YOUR ASSIGNMENT —
Put every line in the records below, from the line containing "- git clone [URL del repositorio]" down to the line containing "Asegúrate de configurar", into a JSON list of strings, one per line. Include both of those lines and leave out any blank ones.

(INFORMATION PROVIDED begins)

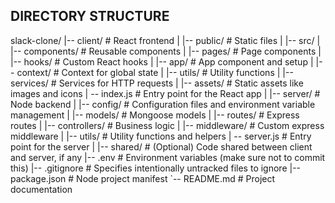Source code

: ## DIRECTORY STRUCTURE
slack-clone/
|-- client/ # React frontend
| |-- public/ # Static files
| |-- src/
| |-- components/ # Reusable components
| |-- pages/ # Page components
| |-- hooks/ # Custom React hooks
| |-- app/ # App component and setup
| |-- context/ # Context for global state
| |-- utils/ # Utility functions
| |-- services/ # Services for HTTP requests
| |-- assets/ # Static assets like images and icons
| -- index.js # Entry point for the React app | |-- server/ # Node backend | |-- config/ # Configuration files and environment variable management | |-- models/ # Mongoose models | |-- routes/ # Express routes | |-- controllers/ # Business logic | |-- middleware/ # Custom express middleware | |-- utils/ # Utility functions and helpers | -- server.js # Entry point for the server
|
|-- shared/ # (Optional) Code shared between client and server, if any
|-- .env # Environment variables (make sure not to commit this)
|-- .gitignore # Specifies intentionally untracked files to ignore
|-- package.json # Node project manifest
`-- README.md # Project documentation

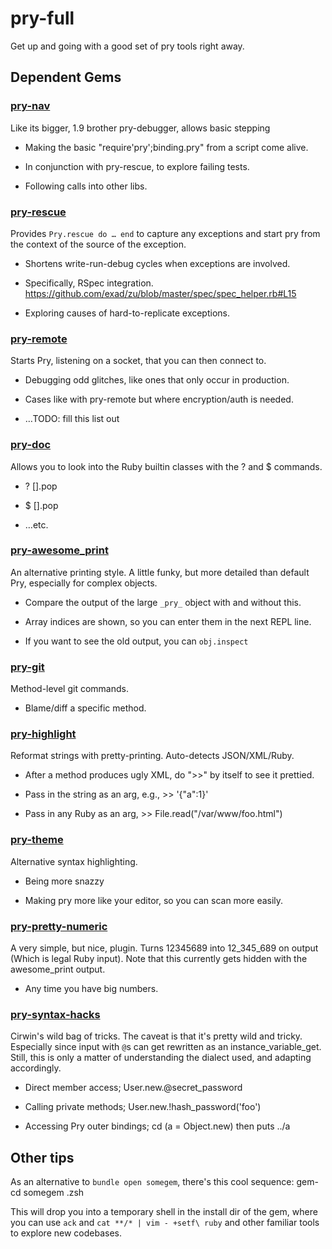# pry-full

Get up and going with a good set of pry tools right away.



## Dependent Gems


### [pry-nav](https://github.com/nixme/pry-nav#readme)

Like its bigger, 1.9 brother pry-debugger, allows basic stepping


  
- Making the basic &quot;require'pry';binding.pry&quot; from a script come alive.
  
- In conjunction with pry-rescue, to explore failing tests.
  
- Following calls into other libs.
  



### [pry-rescue](https://github.com/ConradIrwin/pry-rescue#readme)

Provides `Pry.rescue do … end` to capture any exceptions and start pry from the context of the source of the exception.


  
- Shortens write-run-debug cycles when exceptions are involved.
  
- Specifically, RSpec integration. https://github.com/exad/zu/blob/master/spec/spec_helper.rb#L15
  
- Exploring causes of hard-to-replicate exceptions.
  



### [pry-remote](https://github.com/simulacre/pry-remote-em#readme)

Starts Pry, listening on a socket, that you can then connect to.


  
- Debugging odd glitches, like ones that only occur in production.
  
- Cases like with pry-remote but where encryption/auth is needed.
  
- …TODO: fill this list out
  



### [pry-doc](https://github.com/banister/pry-doc)

Allows you to look into the Ruby builtin classes with the ? and $ commands.


  
- ? [].pop
  
- $ [].pop
  
- …etc.
  



### [pry-awesome_print](https://github.com/michaeldv/awesome_print#readme)

An alternative printing style. A little funky, but more detailed than default Pry, especially for complex objects.


  
- Compare the output of the large `_pry_` object with and without this.
  
- Array indices are shown, so you can enter them in the next REPL line.
  
- If you want to see the old output, you can `obj.inspect`
  



### [pry-git](https://github.com/pry/pry-git)

Method-level git commands.


  
- Blame/diff a specific method.
  



### [pry-highlight](https://github.com/ConradIrwin/pry-highlight#readme)

Reformat strings with pretty-printing. Auto-detects JSON/XML/Ruby.


  
- After a method produces ugly XML, do &quot;&gt;&gt;&quot; by itself to see it prettied.
  
- Pass in the string as an arg, e.g., &gt;&gt; '{&quot;a&quot;:1}'
  
- Pass in any Ruby as an arg, &gt;&gt; File.read(&quot;/var/www/foo.html&quot;)
  



### [pry-theme](https://github.com/kyrylo/pry-theme)

Alternative syntax highlighting.


  
- Being more snazzy
  
- Making pry more like your editor, so you can scan more easily.
  



### [pry-pretty-numeric](https://github.com/genki/pry-pretty-numeric)

A very simple, but nice, plugin. Turns 12345689 into 12_345_689 on output (Which is legal Ruby input). Note that this currently gets hidden with the awesome_print output.


  
- Any time you have big numbers.
  



### [pry-syntax-hacks](https://github.com/ConradIrwin/pry-syntax-hacks#readme)

Cirwin's wild bag of tricks. The caveat is that it's pretty wild and tricky. Especially since input with `@`s can get rewritten as an instance_variable_get. Still, this is only a matter of understanding the dialect used, and adapting accordingly.


  
- Direct member access; User.new.@secret_password
  
- Calling private methods; User.new.!hash_password('foo')
  
- Accessing Pry outer bindings; cd (a = Object.new)  then  puts ../a
  




## Other tips

As an alternative to `bundle open somegem`, there's this cool sequence:
    gem-cd somegem
    .zsh

This will drop you into a temporary shell in the install dir of the gem, where
you can use `ack` and `cat **/* | vim - +setf\ ruby` and other familiar tools
to explore new codebases.
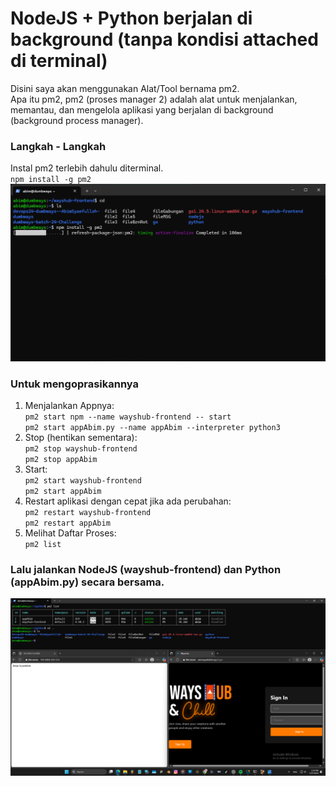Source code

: # NodeJS + Python berjalan di background (tanpa kondisi attached di terminal)
Disini saya akan menggunakan Alat/Tool bernama pm2.  
Apa itu pm2, pm2 (proses manager 2) adalah alat untuk menjalankan, memantau, dan mengelola aplikasi yang berjalan di background (background process manager).  
### Langkah - Langkah
Instal pm2 terlebih dahulu diterminal.  
`npm install -g pm2`  
![Repo](scr/Foto-1-0.png)  
### Untuk mengoprasikannya
1. Menjalankan Appnya:  
`pm2 start npm --name wayshub-frontend -- start`  
`pm2 start appAbim.py --name appAbim --interpreter python3`
2. Stop (hentikan sementara):  
`pm2 stop wayshub-frontend`  
`pm2 stop appAbim`
3. Start:  
`pm2 start wayshub-frontend`  
`pm2 start appAbim`
4. Restart aplikasi dengan cepat jika ada perubahan:  
`pm2 restart wayshub-frontend`  
`pm2 restart appAbim`
5. Melihat Daftar Proses:  
`pm2 list`  



### Lalu jalankan NodeJS (wayshub-frontend) dan Python (appAbim.py) secara bersama.
![Repo](scr/Foto-1-1.png)  
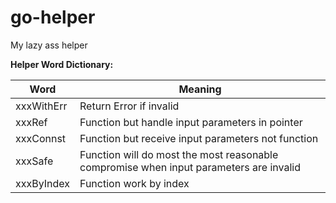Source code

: # go-helper

My lazy ass helper

**Helper Word Dictionary:**


| Word       | Meaning                                                                                 |
| ---------- | --------------------------------------------------------------------------------------- |
| xxxWithErr | Return Error if invalid                                                                 |
| xxxRef     | Function but handle input parameters in pointer                                         |
| xxxConnst  | Function but receive input parameters not function                                      |
| xxxSafe    | Function will do most  the most reasonable compromise when input parameters are invalid |
| xxxByIndex | Function work by index                                                                  |

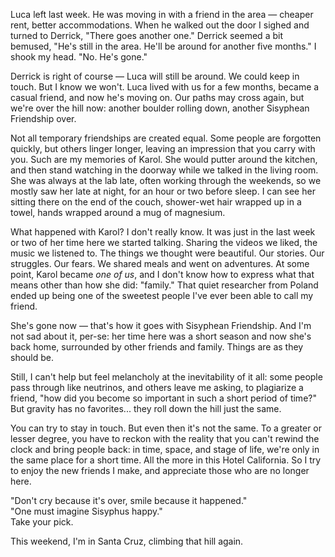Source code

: Luca left last week. He was moving in with a friend in the area — cheaper rent, better accommodations. When he walked out the door I sighed and turned to Derrick, "There goes another one." Derrick seemed a bit bemused, "He's still in the area. He'll be around for another five months." I shook my head. "No. He's gone."

Derrick is right of course — Luca will still be around. We could keep in touch. But I know we won't. Luca lived with us for a few months, became a casual friend, and now he's moving on. Our paths may cross again, but we're over the hill now: another boulder rolling down, another Sisyphean Friendship over.

Not all temporary friendships are created equal. Some people are forgotten quickly, but others linger longer, leaving an impression that you carry with you. Such are my memories of Karol. She would putter around the kitchen, and then stand watching in the doorway while we talked in the living room. She was always at the lab late, often working through the weekends, so we mostly saw her late at night, for an hour or two before sleep. I can see her sitting there on the end of the couch, shower-wet hair wrapped up in a towel, hands wrapped around a mug of magnesium.

What happened with Karol? I don't really know. It was just in the last week or two of her time here we started talking. Sharing the videos we liked, the music we listened to. The things we thought were beautiful. Our stories. Our struggles. Our fears. We shared meals and went on adventures. At some point, Karol became _one of us_, and I don't know how to express what that means other than how she did: "family." That quiet researcher from Poland ended up being one of the sweetest people I've ever been able to call my friend.

She's gone now — that's how it goes with Sisyphean Friendship. And I'm not sad about it, per-se: her time here was a short season and now she's back home, surrounded by other friends and family. Things are as they should be.

Still, I can't help but feel melancholy at the inevitability of it all: some people pass through like neutrinos, and others leave me asking, to plagiarize a friend, "how did you become so important in such a short period of time?" But gravity has no favorites... they roll down the hill just the same.

You can try to stay in touch. But even then it's not the same. To a greater or lesser degree, you have to reckon with the reality that you can't rewind the clock and bring people back: in time, space, and stage of life, we're only in the same place for a short time. All the more in this Hotel California. So I try to enjoy the new friends I make, and appreciate those who are no longer here.

"Don't cry because it's over, smile because it happened."  
"One must imagine Sisyphus happy."  
Take your pick.

This weekend, I'm in Santa Cruz, climbing that hill again.
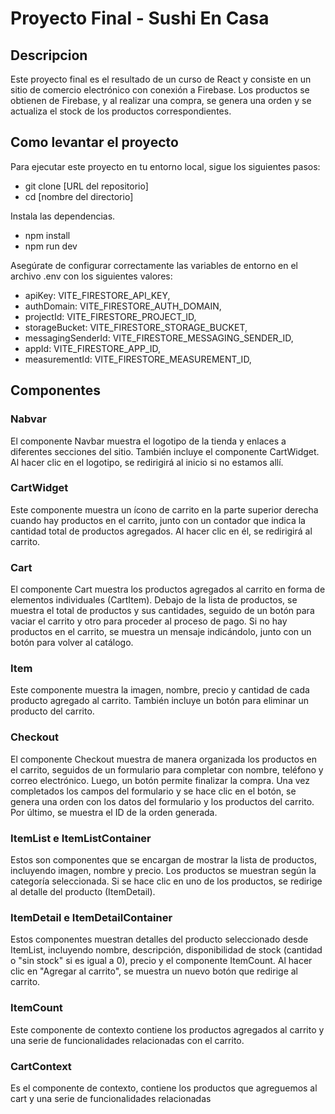 # Proyecto Final - Sushi En Casa


## Descripcion
Este proyecto final es el resultado de un curso de React y consiste en un sitio de comercio electrónico con conexión a Firebase. Los productos se obtienen de Firebase, y al realizar una compra, se genera una orden y se actualiza el stock de los productos correspondientes.


## Como levantar el proyecto
Para ejecutar este proyecto en tu entorno local, sigue los siguientes pasos:

- git clone [URL del repositorio]
- cd [nombre del directorio]

Instala las dependencias.
- npm install
- npm run dev

Asegúrate de configurar correctamente las variables de entorno en el archivo .env con los siguientes valores:

* apiKey:  VITE_FIRESTORE_API_KEY,
* authDomain:  VITE_FIRESTORE_AUTH_DOMAIN,
* projectId:  VITE_FIRESTORE_PROJECT_ID,
* storageBucket:  VITE_FIRESTORE_STORAGE_BUCKET,
* messagingSenderId:  VITE_FIRESTORE_MESSAGING_SENDER_ID,
* appId:  VITE_FIRESTORE_APP_ID,
* measurementId:  VITE_FIRESTORE_MEASUREMENT_ID,


## Componentes
### Nabvar

El componente Navbar muestra el logotipo de la tienda y enlaces a diferentes secciones del sitio. También incluye el componente CartWidget. Al hacer clic en el logotipo, se redirigirá al inicio si no estamos allí.

### CartWidget

Este componente muestra un ícono de carrito en la parte superior derecha cuando hay productos en el carrito, junto con un contador que indica la cantidad total de productos agregados. Al hacer clic en él, se redirigirá al carrito.

### Cart

El componente Cart muestra los productos agregados al carrito en forma de elementos individuales (CartItem). Debajo de la lista de productos, se muestra el total de productos y sus cantidades, seguido de un botón para vaciar el carrito y otro para proceder al proceso de pago. Si no hay productos en el carrito, se muestra un mensaje indicándolo, junto con un botón para volver al catálogo.

### Item

Este componente muestra la imagen, nombre, precio y cantidad de cada producto agregado al carrito. También incluye un botón para eliminar un producto del carrito.

### Checkout

El componente Checkout muestra de manera organizada los productos en el carrito, seguidos de un formulario para completar con nombre, teléfono y correo electrónico. Luego, un botón permite finalizar la compra. Una vez completados los campos del formulario y se hace clic en el botón, se genera una orden con los datos del formulario y los productos del carrito. Por último, se muestra el ID de la orden generada.

### ItemList e ItemListContainer 

Estos son componentes que se encargan de mostrar la lista de productos, incluyendo imagen, nombre y precio. Los productos se muestran según la categoría seleccionada. Si se hace clic en uno de los productos, se redirige al detalle del producto (ItemDetail).

### ItemDetail e ItemDetailContainer 

Estos componentes muestran detalles del producto seleccionado desde ItemList, incluyendo nombre, descripción, disponibilidad de stock (cantidad o "sin stock" si es igual a 0), precio y el componente ItemCount. Al hacer clic en "Agregar al carrito", se muestra un nuevo botón que redirige al carrito.

### ItemCount

Este componente de contexto contiene los productos agregados al carrito y una serie de funcionalidades relacionadas con el carrito.

### CartContext
Es el componente de contexto, contiene los productos que agreguemos al cart y una serie de funcionalidades relacionadas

(INFORMATION PROVIDED ends)

OUTPUT FOR THIS EXERCISE —
[
  "- git clone [URL del repositorio]",
  "- cd [nombre del directorio]",
  "Instala las dependencias.",
  "- npm install",
  "- npm run dev",
  "Asegúrate de configurar correctamente las variables de entorno en el archivo .env con los siguientes valores:"
]